═════ INPUT DATA

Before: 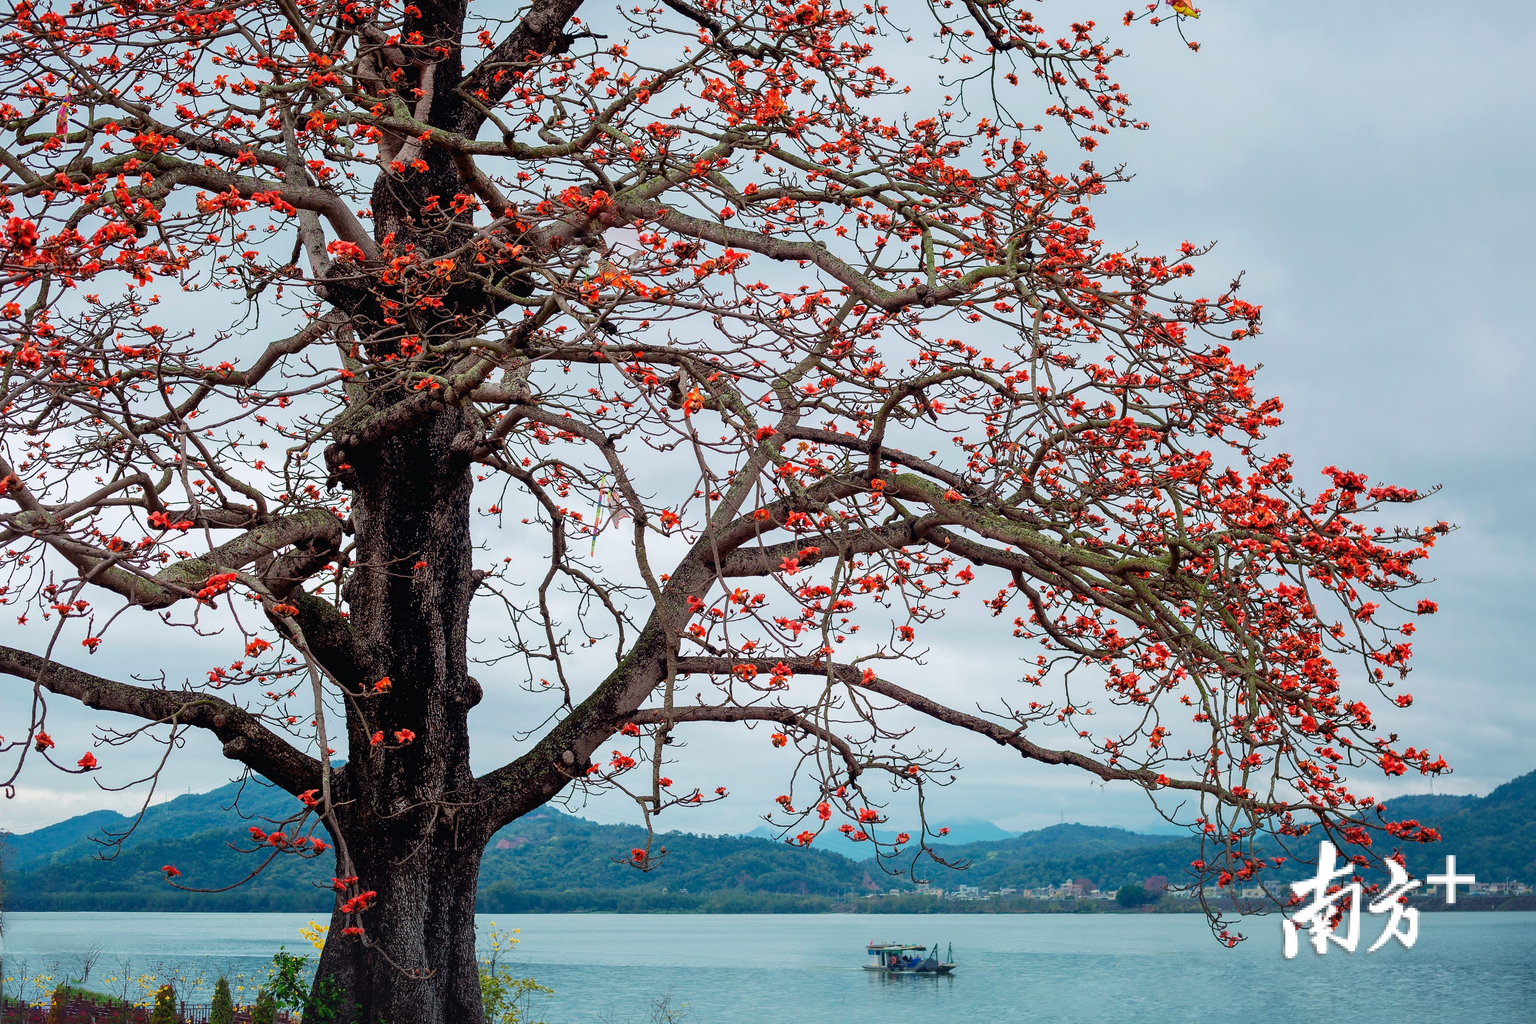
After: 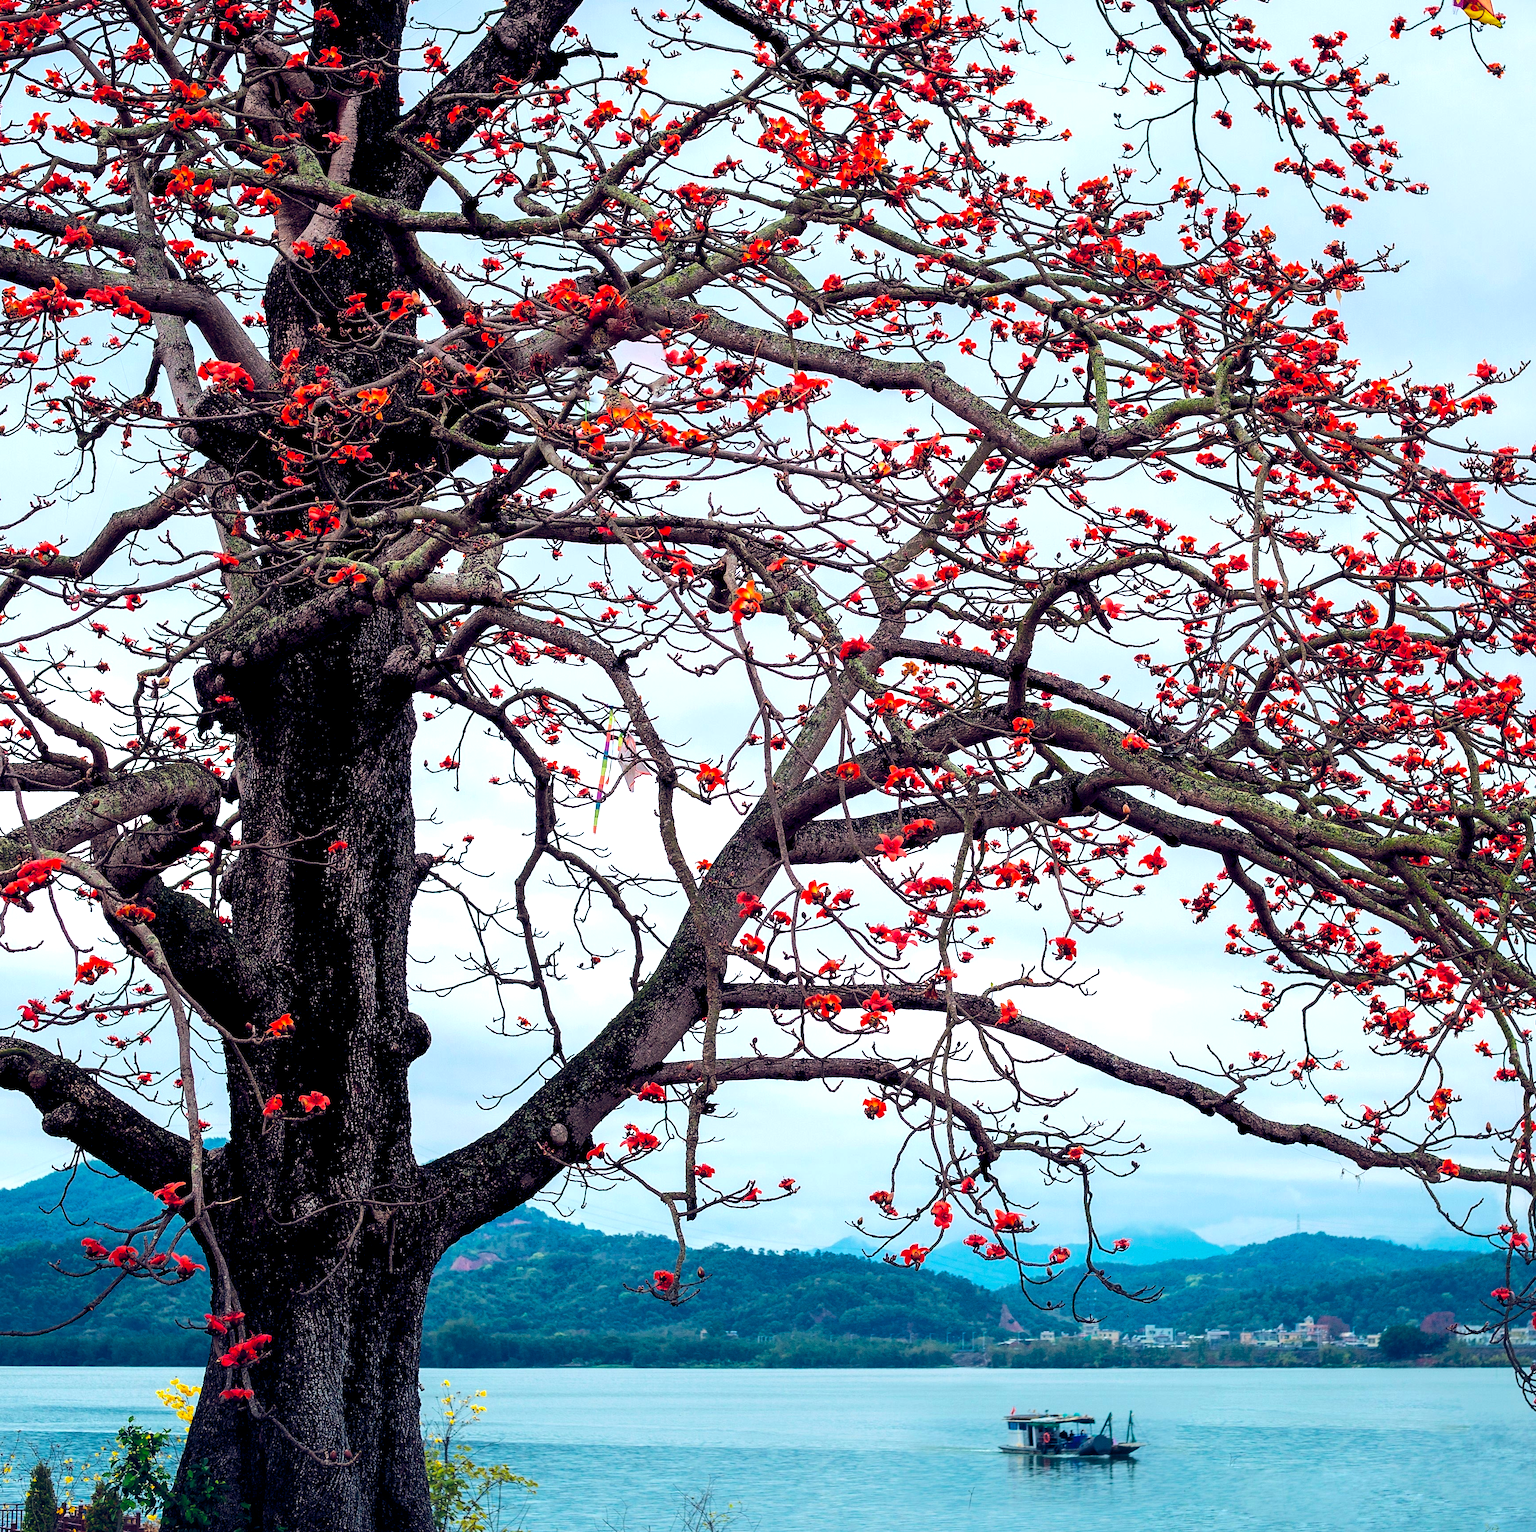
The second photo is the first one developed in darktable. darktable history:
crop and rotate: left 12.699%, right 20.488%
color balance rgb: global offset › luminance -0.296%, global offset › chroma 0.314%, global offset › hue 259.02°, perceptual saturation grading › global saturation 30.967%, perceptual brilliance grading › highlights 17.24%, perceptual brilliance grading › mid-tones 31.623%, perceptual brilliance grading › shadows -30.783%, global vibrance 9.893%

══════════

§ PROBLEM REQUIREMENTS
Reproduce every line of the listing above without alteration, leaving the pictures out of your answer.

§ FULL RESPONSE
Before: 
After: 
The second photo is the first one developed in darktable. darktable history:
crop and rotate: left 12.699%, right 20.488%
color balance rgb: global offset › luminance -0.296%, global offset › chroma 0.314%, global offset › hue 259.02°, perceptual saturation grading › global saturation 30.967%, perceptual brilliance grading › highlights 17.24%, perceptual brilliance grading › mid-tones 31.623%, perceptual brilliance grading › shadows -30.783%, global vibrance 9.893%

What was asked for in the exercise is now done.